Students can benefit greatly from volunteering, leading some individuals to push for mandatory volunteering during school years. Volunteering helps the community, teaches important lessons, and helps develop individuals both personally and professionally. Opportunities range from highway cleanup, to walking shelter animals, to training with local emergency response groups and so much more. As a volunteer and animal rescue advocate, I personally think everyone should volunteer at something, especially in their younger years. Should volunteering be mandatory? Despite all the wonderful benefits of volunteering – no, it never should.
What are the primary benefits of volunteering to students?
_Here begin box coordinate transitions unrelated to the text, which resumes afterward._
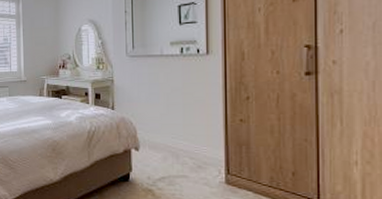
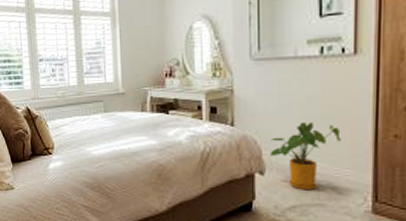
house plant: none [143,108,199,164] -> present [271,123,341,191]

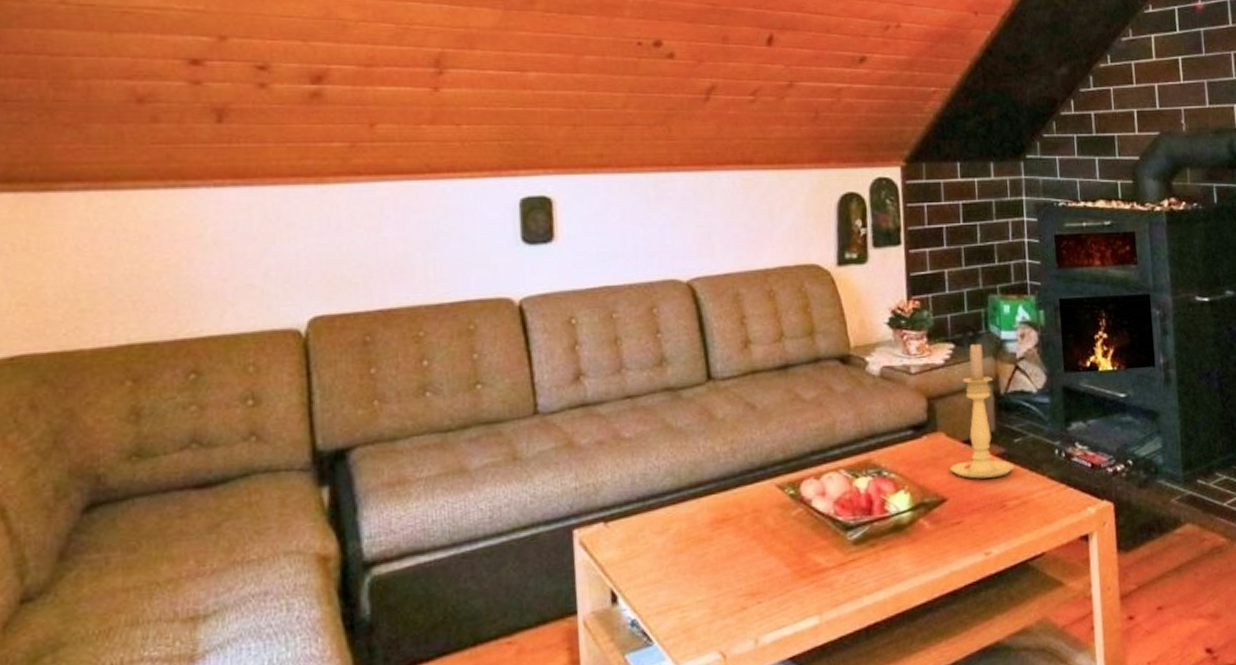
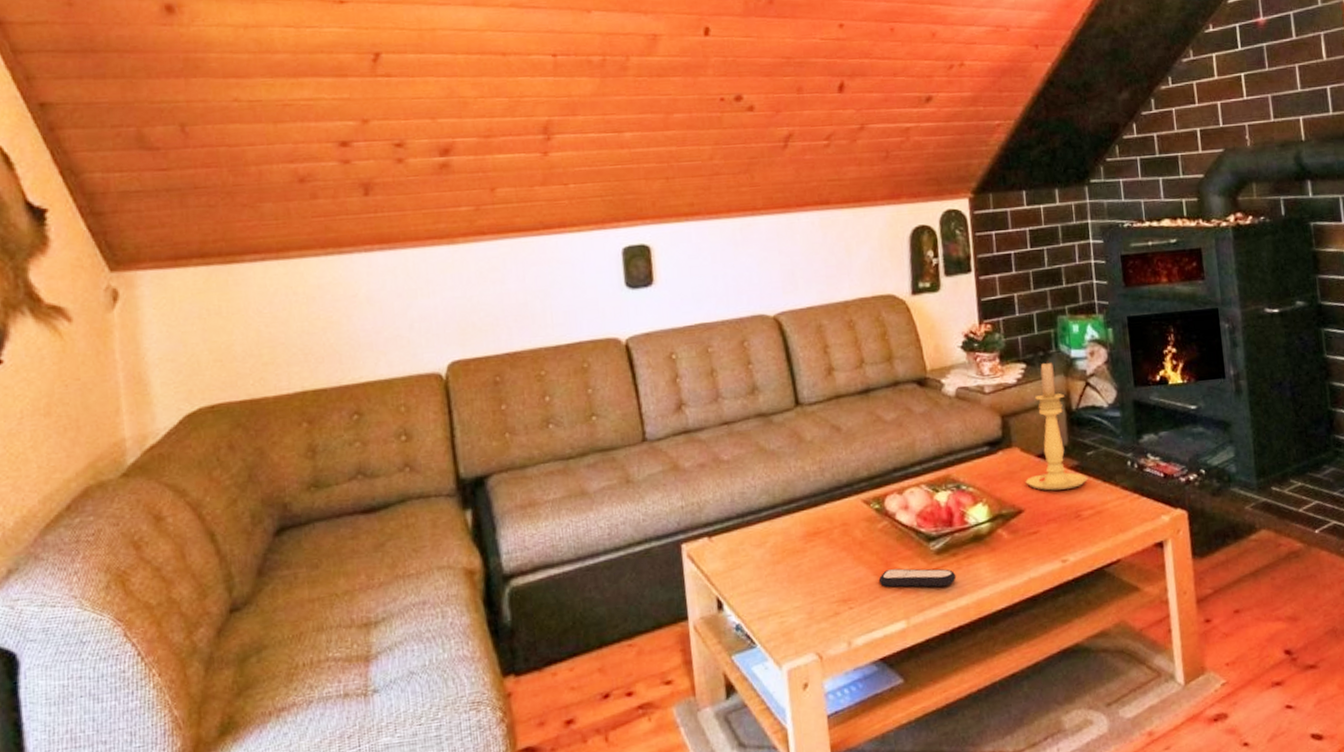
remote control: none [790,559,874,580] -> present [878,568,957,588]

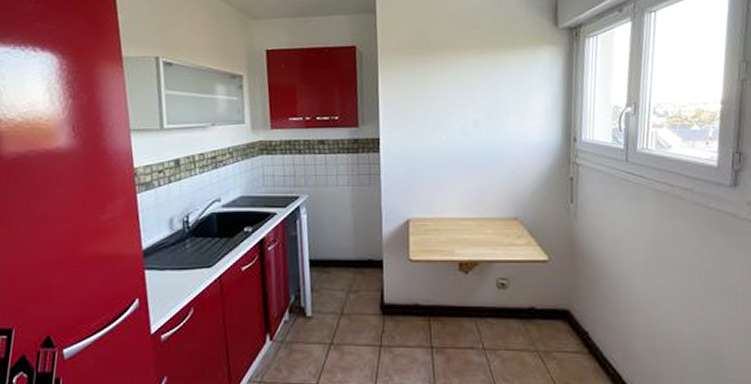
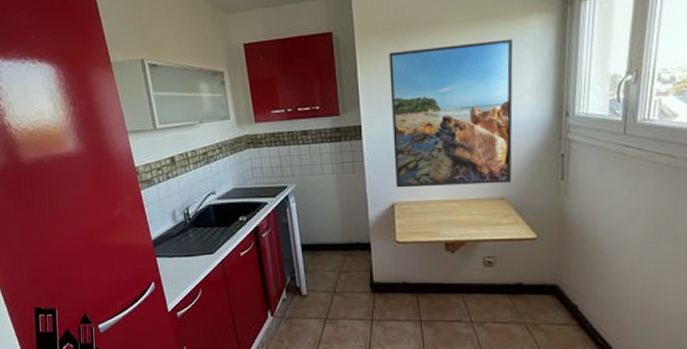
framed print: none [410,66,526,204] -> present [389,39,513,188]

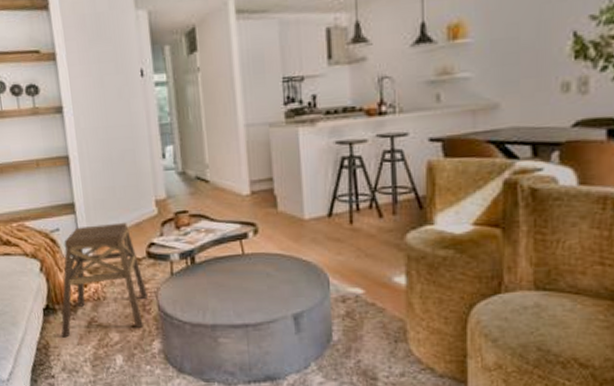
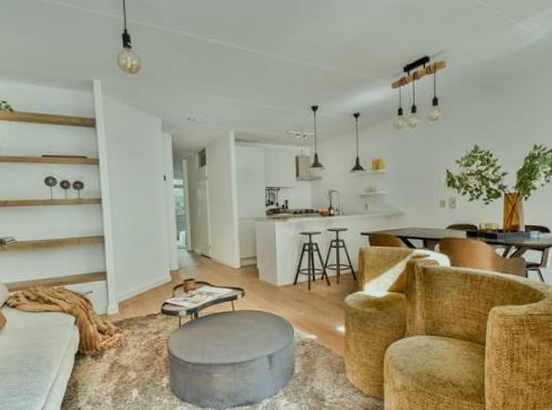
stool: present [61,222,148,338] -> none [88,287,160,377]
The very act of volunteering helps build confidence and produces a sense of accomplishment, all while fostering a sense of community responsibility. As an added bonus, kids tend to stay busy, so they’re more likely to stay out of trouble.
Volunteering looks great on a college resume. It’s one way that all students can demonstrate their commitment to community and their work ethic, as well as their motivation to improve. Similarly, volunteering is a way to get a leg up in the work force even if actual paid work opportunities aren’t available in a desired field. More than anything, it shows that someone is willing to work hard, and doesn’t need monetary incentive or a set schedule to do just that.
Why shouldn’t student volunteering be required?
Sure, volunteering has a ton of benefits and carries a lot of weight in the world of higher education and fledgling careers. However, a lot of its influence is because it is just what it sounds like – completely voluntary. If all students do it because they have to, then it suddenly becomes meaningless as a marker for identifying exceptional students. It’s no longer about personal drive, but about educational requirements.
When you put your heart into something, it automatically becomes one of the best things you’ve ever done. This is also part of what makes volunteering so special, and also why it’s absolutely critical that volunteering is entirely your choice. If you’re being forced or compelled in any way, the fun and the passion drain out immediately. Students who want to volunteer are probably already doing it, or are waiting to hear the right opportunity for their interests. Mandatory volunteerism, therefore, will exclusively attract students who do not actually want to volunteer.
When volunteering truly is – as the name suggests – voluntary, the general public consider volunteers to have admirable qualities and a community conscience. The type of volunteering can indicate a lot about someone’s abilities and interests. Taking the choice out of the equation also removes this powerful intangible benefits.
In short, if high school students were required to volunteer then more might get done around the community, but the true value of volunteering would be entirely lost. There would be no reason to continue such activities after graduation, and the act would no longer benefit either the student or the organization for which he or she is volunteering.